You’ve probably heard before how both the federal Department of Labor (DOL) and many state labor departments are focusing on the issue of worker misclassification. This is when a company claims a worker is an “indpendent contractor” (IC) but their job doesn’t meet the criteria to be classified as an IC. The rules surrounding the classification of jobs are complex, so it’s not surprising companies sometimes make a mistake. (Of course, in some cases the companies didn’t make a mistake — they took a calculated risk in an attempt to reduce their paperwork and taxes.)
In fact, as part of a stated Misclassification Initiative, the DOL has signed what’s called a “Memorandum of Understanding” with at least 14 states, pledging to share information and coordinate enforcement efforts. They’ve signed a similar Memorandum with the Internal Revenue Service (IRS) as well.
So it’s no surprise that the DOL investigators are finding quite a few companies that have misclassified some (or all) of their workers.
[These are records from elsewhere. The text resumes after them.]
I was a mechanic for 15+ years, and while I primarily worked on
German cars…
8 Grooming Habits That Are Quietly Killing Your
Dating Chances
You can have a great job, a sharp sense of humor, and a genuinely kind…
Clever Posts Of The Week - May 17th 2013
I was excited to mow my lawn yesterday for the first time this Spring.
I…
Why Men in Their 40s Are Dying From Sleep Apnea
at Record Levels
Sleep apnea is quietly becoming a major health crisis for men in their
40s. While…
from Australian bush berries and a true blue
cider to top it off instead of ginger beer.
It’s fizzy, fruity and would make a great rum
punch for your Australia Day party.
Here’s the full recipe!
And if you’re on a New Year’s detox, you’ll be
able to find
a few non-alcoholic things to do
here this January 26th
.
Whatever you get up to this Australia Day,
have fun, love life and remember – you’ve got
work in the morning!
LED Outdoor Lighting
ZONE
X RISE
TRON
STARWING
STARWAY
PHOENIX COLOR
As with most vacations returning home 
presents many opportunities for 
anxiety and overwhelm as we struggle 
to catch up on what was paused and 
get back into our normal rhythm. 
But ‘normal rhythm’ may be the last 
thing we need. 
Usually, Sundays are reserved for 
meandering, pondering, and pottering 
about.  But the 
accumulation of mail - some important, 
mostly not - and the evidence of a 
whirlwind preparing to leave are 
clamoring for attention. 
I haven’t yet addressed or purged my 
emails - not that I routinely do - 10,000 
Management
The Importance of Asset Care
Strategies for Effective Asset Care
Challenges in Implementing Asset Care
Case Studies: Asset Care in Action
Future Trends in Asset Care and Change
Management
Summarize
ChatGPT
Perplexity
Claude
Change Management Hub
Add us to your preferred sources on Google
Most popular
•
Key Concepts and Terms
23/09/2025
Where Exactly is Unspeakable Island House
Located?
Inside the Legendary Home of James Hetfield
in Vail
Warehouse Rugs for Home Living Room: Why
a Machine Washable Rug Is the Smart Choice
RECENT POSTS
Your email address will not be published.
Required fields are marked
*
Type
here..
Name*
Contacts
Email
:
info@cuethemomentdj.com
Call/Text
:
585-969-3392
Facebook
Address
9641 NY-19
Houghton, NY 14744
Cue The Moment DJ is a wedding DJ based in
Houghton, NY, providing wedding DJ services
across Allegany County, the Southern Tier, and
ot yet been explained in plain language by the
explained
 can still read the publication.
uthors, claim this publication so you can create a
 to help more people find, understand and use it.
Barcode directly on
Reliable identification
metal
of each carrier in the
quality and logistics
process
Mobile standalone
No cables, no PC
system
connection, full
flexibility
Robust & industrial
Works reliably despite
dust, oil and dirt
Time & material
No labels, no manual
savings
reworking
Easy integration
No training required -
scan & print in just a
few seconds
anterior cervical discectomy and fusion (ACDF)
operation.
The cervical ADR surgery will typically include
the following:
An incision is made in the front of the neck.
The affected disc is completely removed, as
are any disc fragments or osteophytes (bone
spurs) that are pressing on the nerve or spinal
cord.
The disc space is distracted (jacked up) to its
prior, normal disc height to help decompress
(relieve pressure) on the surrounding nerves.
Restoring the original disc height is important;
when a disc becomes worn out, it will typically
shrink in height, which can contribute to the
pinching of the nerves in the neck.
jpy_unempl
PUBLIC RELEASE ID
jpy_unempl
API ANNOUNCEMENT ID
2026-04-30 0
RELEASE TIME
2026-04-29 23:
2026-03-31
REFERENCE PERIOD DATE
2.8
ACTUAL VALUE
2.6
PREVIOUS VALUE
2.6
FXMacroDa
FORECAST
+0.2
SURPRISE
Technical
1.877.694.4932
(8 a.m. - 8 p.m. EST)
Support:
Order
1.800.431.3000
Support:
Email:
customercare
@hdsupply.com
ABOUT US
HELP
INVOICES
Given the expense and hassle of litigation, it’s probably also no surprise that many of these companies opt to settle their cases rather than take them to trial. They figure they’ll settle and move on with their lives — often without admitting any wrongdoing.
Unfortunately, that may not be the case.
Settlement With the DOL Isn’t Necessarily the End of the Story
What might come as a surprise to those companies — and perhaps to others, too — is that accepting a consent judgment with the DOL may only be the beginning of the company’s woes, not the end of them.
Whether a worker is classified as an employee or an IC has wide-reaching implications affecting federal and state taxes and insurance programs, as well as possible issues related to overtime and minimum wage. Once a company has been called out by the DOL and settled their misclassification issue there, they may still have to face the IRS, their state wage and hour inspectors, state workers’ compensation board and state unemployment insurance agency to resolve issues such as:
- Underpayment of FICA taxes
- Underpayment of Workers Compensation premiums
- Underpayment of Unemployment Insurance taxes
- Possible violation of state minimum wage rules (if the state minimum is higher than the federally mandated $7.25 per hour)
- Possible failure to properly pay overtime to overtime-eligible employees
Beyond that, individual workers can still pursue legal claims for additional benefits, even banding together to seek class-action certification.
Job Classification: Serious Business
Companies that misclassify their workers, whether accidentally or on purpose, can end up dealing with multiple agencies and multiple lawsuits. It’s really, really important to get that classification correct, right from the get-go.
As I’ve said, though, classification is a complicated issue. Different agencies use different criteria to decide if a job is an IC or an employee. If you are contemplating hiring someone as an IC, it’s imperative you talk with your employment law advisor to make sure the way you structure the job will support that classification and that you’re complying with all applicable regulations related to employing ICs.
Does your company employ ICs? What do you do to make sure their jobs are classified properly?